Vincent rappelle que le rôle des mots en grec est indiqué par leur déclinaison, et qu’une entorse à l’ordre attendu marque (nécessairement) une emphase. Mais il glisse ensuite vers une lecture théologique bien audacieuse du passage, qui est contestable.

Rappelons les deux faits saillants :

  • l’attribut qui précède la copule n’a pas d’article,
  • l’ordre des mots peut avoir du sens

Ces deux propositions sont exactes, mais présenter Jean 1.1c sous cet angle seulement est réducteur. Réfléchissons un instant. Que veut-on dire par « le Verbe était Dieu » ? ou « le Verbe était vraiment Dieu ». Que « le Verbe » = « Dieu » ?

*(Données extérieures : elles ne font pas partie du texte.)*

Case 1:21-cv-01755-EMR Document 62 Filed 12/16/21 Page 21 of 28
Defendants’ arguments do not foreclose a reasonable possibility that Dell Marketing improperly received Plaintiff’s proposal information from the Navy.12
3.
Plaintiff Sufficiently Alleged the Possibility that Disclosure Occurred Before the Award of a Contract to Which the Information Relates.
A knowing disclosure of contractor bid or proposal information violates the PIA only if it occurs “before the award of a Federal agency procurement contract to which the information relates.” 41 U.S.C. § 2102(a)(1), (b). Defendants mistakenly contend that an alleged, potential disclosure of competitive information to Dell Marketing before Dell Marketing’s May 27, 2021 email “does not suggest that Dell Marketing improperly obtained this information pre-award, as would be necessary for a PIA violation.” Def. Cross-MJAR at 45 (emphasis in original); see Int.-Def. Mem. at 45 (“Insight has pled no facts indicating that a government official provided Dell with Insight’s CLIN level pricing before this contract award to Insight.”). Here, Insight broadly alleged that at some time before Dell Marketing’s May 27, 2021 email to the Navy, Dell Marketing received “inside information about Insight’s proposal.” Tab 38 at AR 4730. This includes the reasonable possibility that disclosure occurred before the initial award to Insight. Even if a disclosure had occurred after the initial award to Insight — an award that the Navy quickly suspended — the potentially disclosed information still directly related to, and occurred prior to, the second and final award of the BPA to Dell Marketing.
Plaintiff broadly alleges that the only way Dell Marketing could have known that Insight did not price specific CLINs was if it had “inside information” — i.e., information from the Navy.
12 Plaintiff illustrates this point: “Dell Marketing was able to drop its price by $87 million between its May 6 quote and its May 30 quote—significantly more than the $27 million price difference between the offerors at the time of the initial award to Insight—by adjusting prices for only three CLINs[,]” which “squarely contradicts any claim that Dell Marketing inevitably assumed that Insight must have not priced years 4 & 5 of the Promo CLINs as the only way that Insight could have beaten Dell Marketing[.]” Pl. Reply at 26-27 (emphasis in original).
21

Bien que cette hypothèse n’ait pas sa faveur, Wallace soutient qu’il s’agit d’une « possibilité grammaticale envisageable » (2015 : 295). Je soutiens au contraire que c’est impossible. Dans le prologue « Dieu = le Père » (cf. v.18, εἰς τὸν κόλπον τοῦ πατρὸς  = v.1, πρὸς τὸν θεόν). Si θεός est défini en Jean 1.1c (pas besoin de l’article), cela équivaut à dire : « le Verbe = le Père ». Or, ce n’est pas le message exprimé par Jean dans son évangile. Le contexte dicte le choix des possibilités grammaticales. On ne traduit pas un texte de telle manière parce que c’est possible. On traduit de telle manière parce que le contexte l’exige.

De fait, si l’on ne veut pas dire « le Verbe » = « Dieu », alors que veut-on dire au juste ?

On voit bien que ce n’est pas clair en français.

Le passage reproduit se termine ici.